● **Problem**
Pick up the passage on data versioning in MySQL right after its last sentence and keep writing.

* start Passage *

Data Versioning in SQL - MySQL #36

akash-coded · 2023-08-07T16:19:14Z

akash-coded
Aug 7, 2023
Maintainer

Data versioning, also referred to as data version control or data version history, is a mechanism that helps to keep track of different versions of data. It's like 'track changes' in Microsoft Word or 'version history' in Google Docs, but for databases. In a data versioning system, all changes to the data are recorded with information like when the change was made and who made the change. This provides a way to revert back to any previous state of the data, which is very important when dealing with complex databases and systems.

Why is Data Versioning Important?

Data Recovery: If any data gets deleted or corrupted accidentally, data versioning allows us to revert back to the correct version. It acts as a safety net, protecting against data loss.
Audit Trail: It helps in maintaining an audit trail for data. An audit trail is crucial in many industries for compliance with regulations, accountability, and transparency.

* end Passage *
* start Data rows *

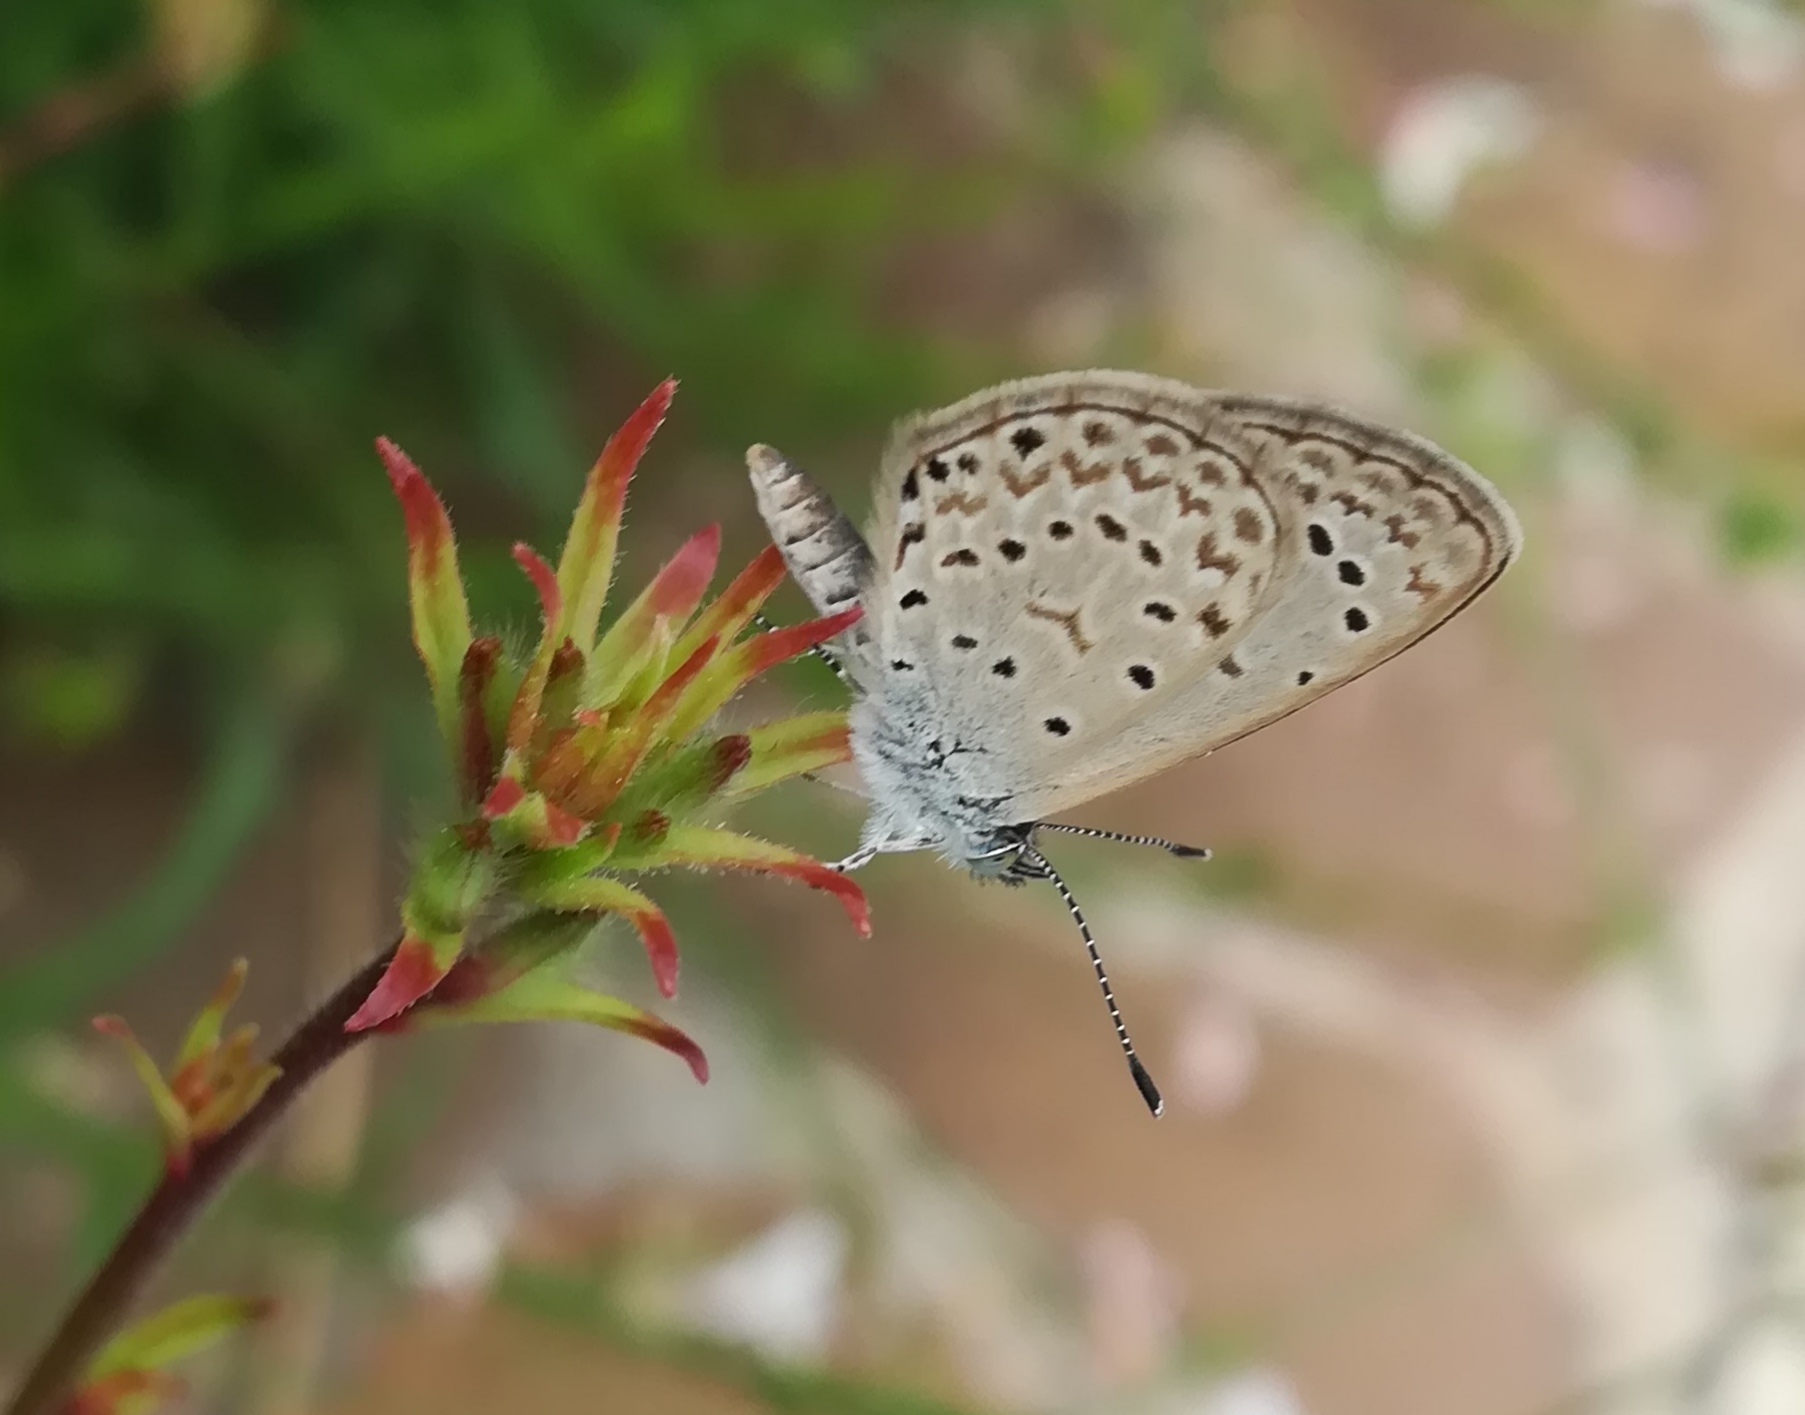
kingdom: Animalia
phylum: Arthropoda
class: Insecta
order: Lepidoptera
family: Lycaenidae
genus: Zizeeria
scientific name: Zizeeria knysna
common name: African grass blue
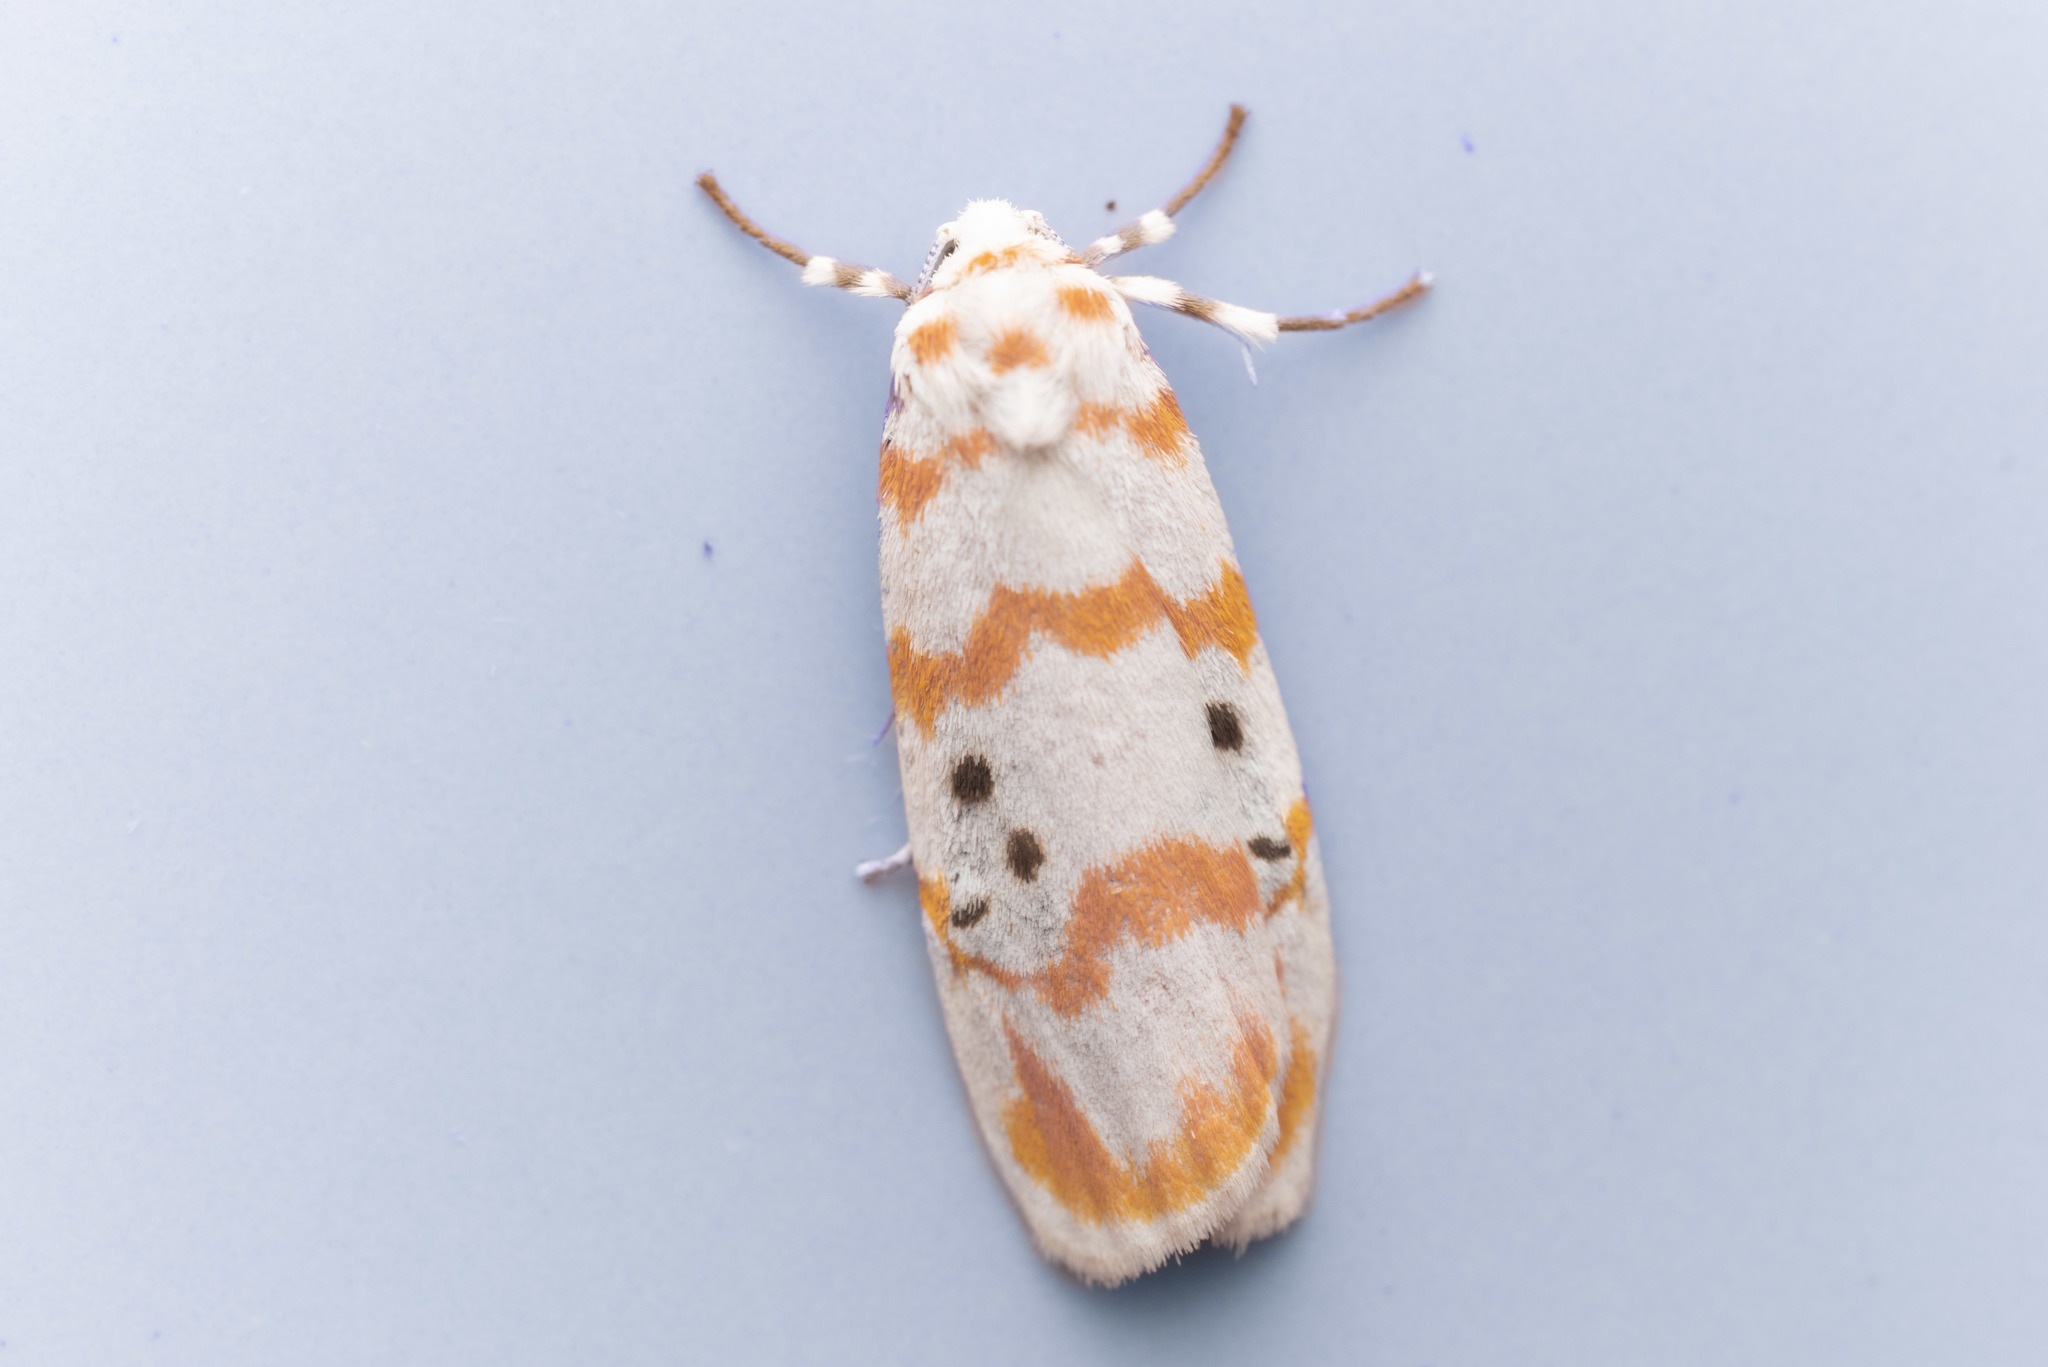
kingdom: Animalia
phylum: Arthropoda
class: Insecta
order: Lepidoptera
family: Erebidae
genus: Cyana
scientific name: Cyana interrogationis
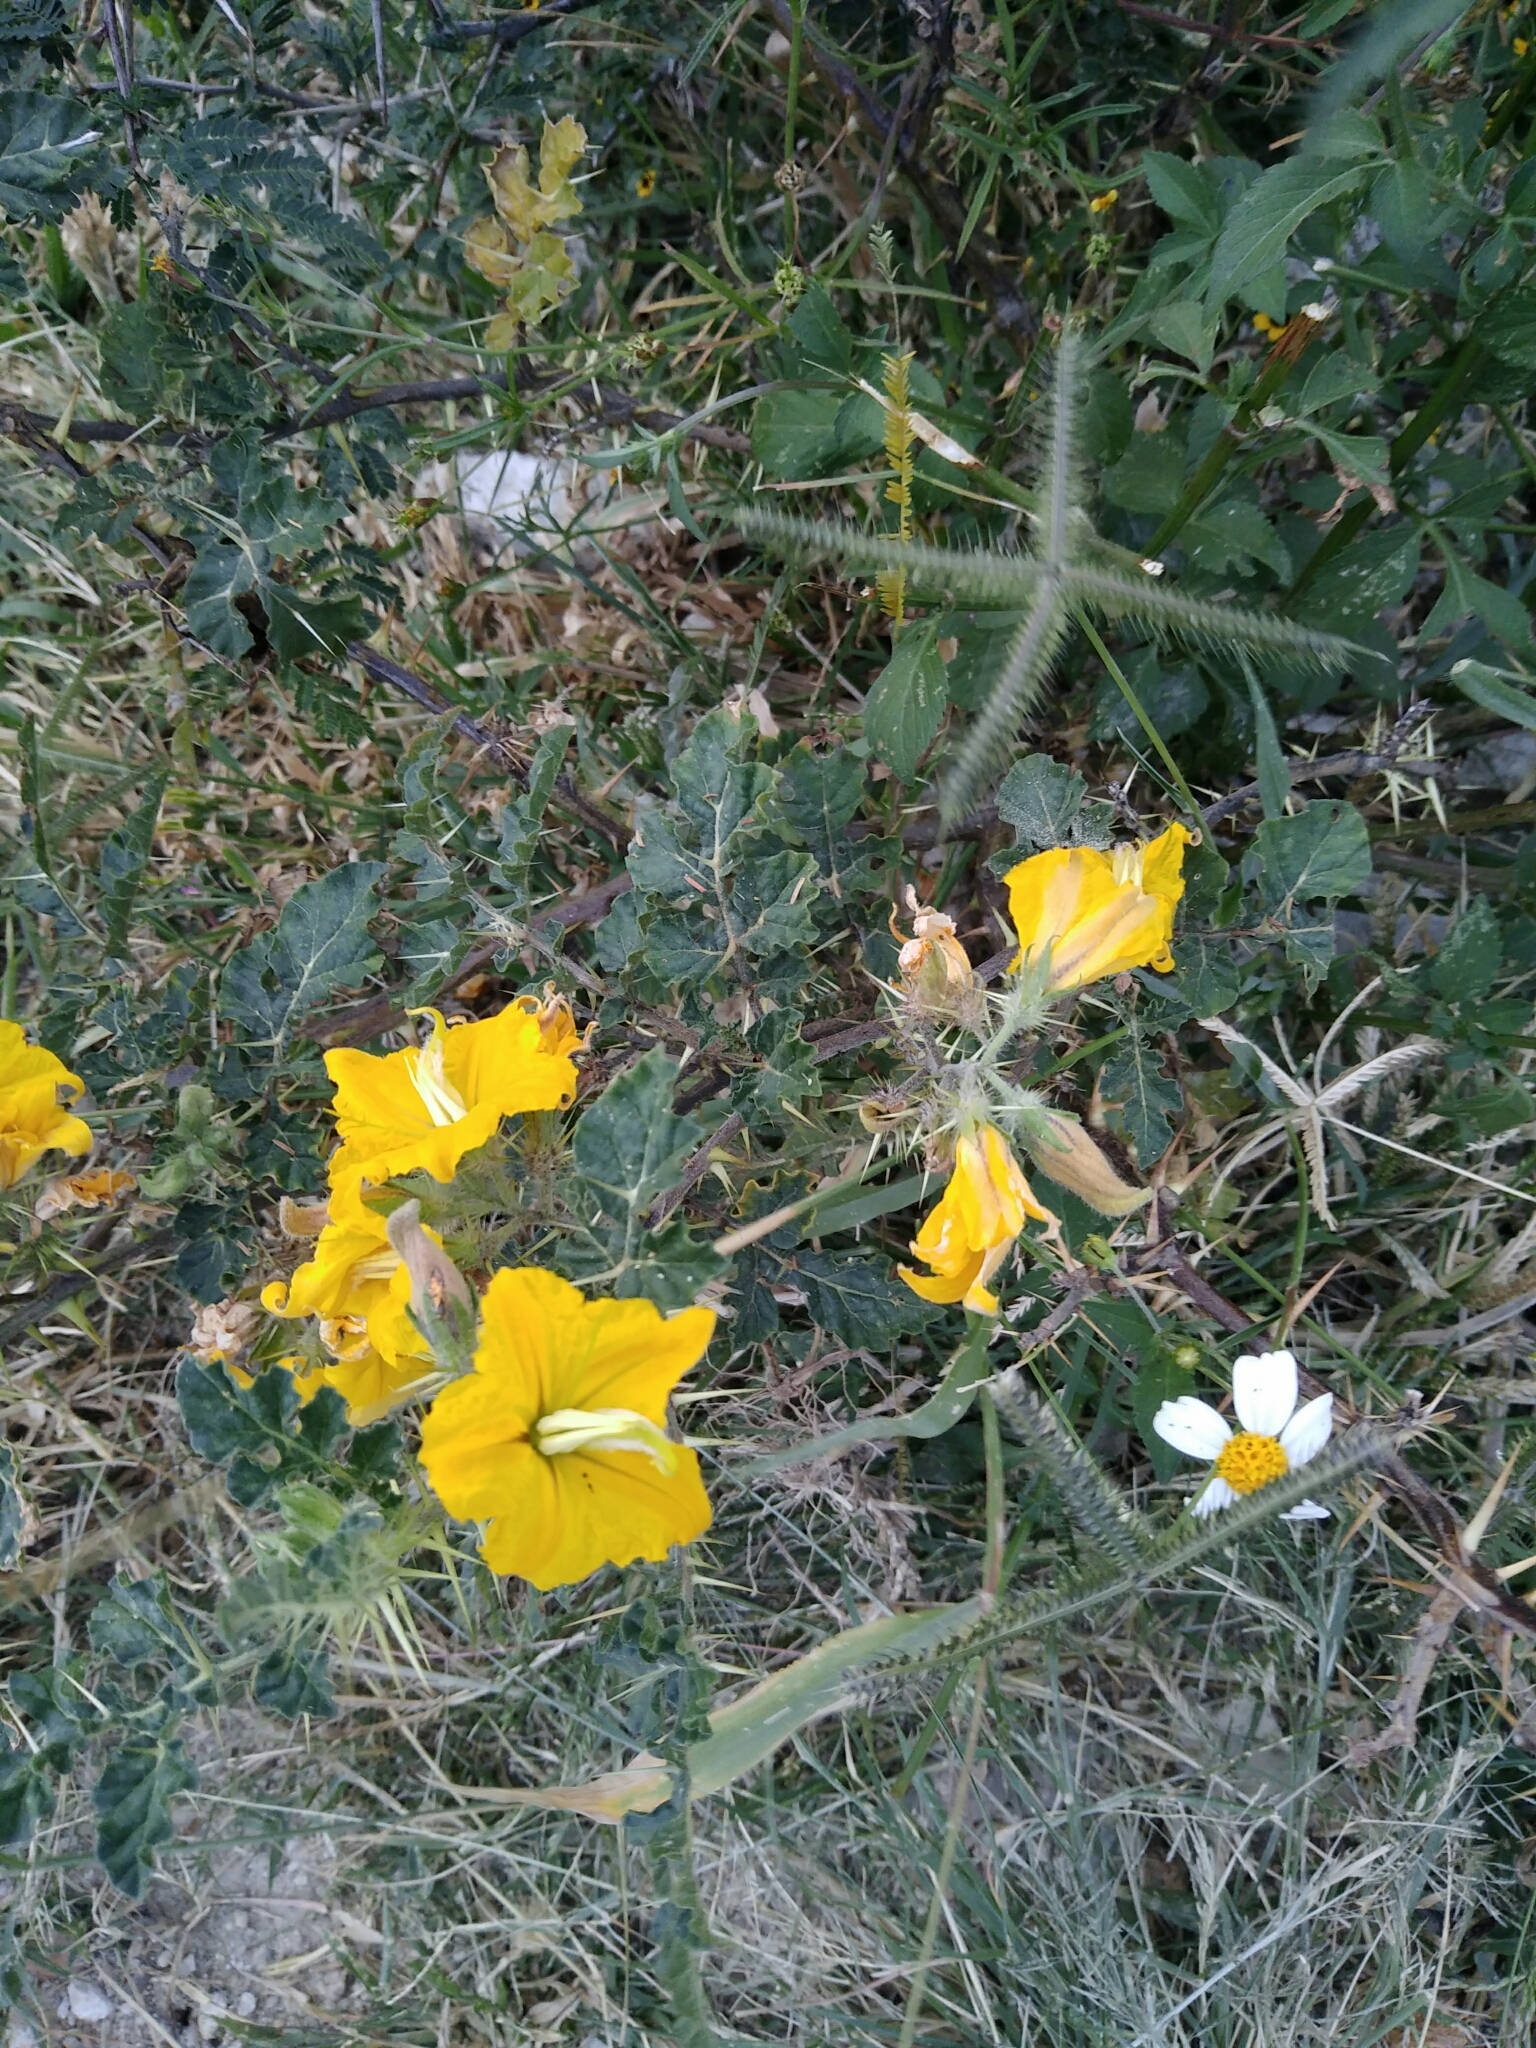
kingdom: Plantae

* end Data rows *

● **Expected output**
Historical Analysis: It provides the ability to analyse historical data, see how data has changed over time and find trends and patterns.
Conflict Resolution: In multi-user environments, data versioning helps to resolve conflicts when multiple users are editing the same data concurrently.
Reproducibility: In data analysis or data science projects, reproducibility is crucial. With data versioning, you can always reproduce the results because you can recreate the exact state of the data at any point in time.

Here are some examples where data versioning can be very useful:

Example Scenario - 1: Managing Product Prices

In an e-commerce company, product prices often change over time due to discounts, promotions, changes in cost, etc. When analysing sales data, it is important to know the price of the product at the time of each sale. If you only keep the latest price in the database, you lose the historical price information.

Here, data versioning can be very useful. We can maintain a product_prices table with columns product_id, price, valid_from, and valid_to. When a price changes, instead of updating the price, we insert a new row with the new price and the current date as valid_from. The valid_to of the previous price is updated to the current date.

This way, for each sale, we can find the product price at the time of the sale by joining the sales table and the product_prices table on product_id and the date of sale between valid_from and valid_to.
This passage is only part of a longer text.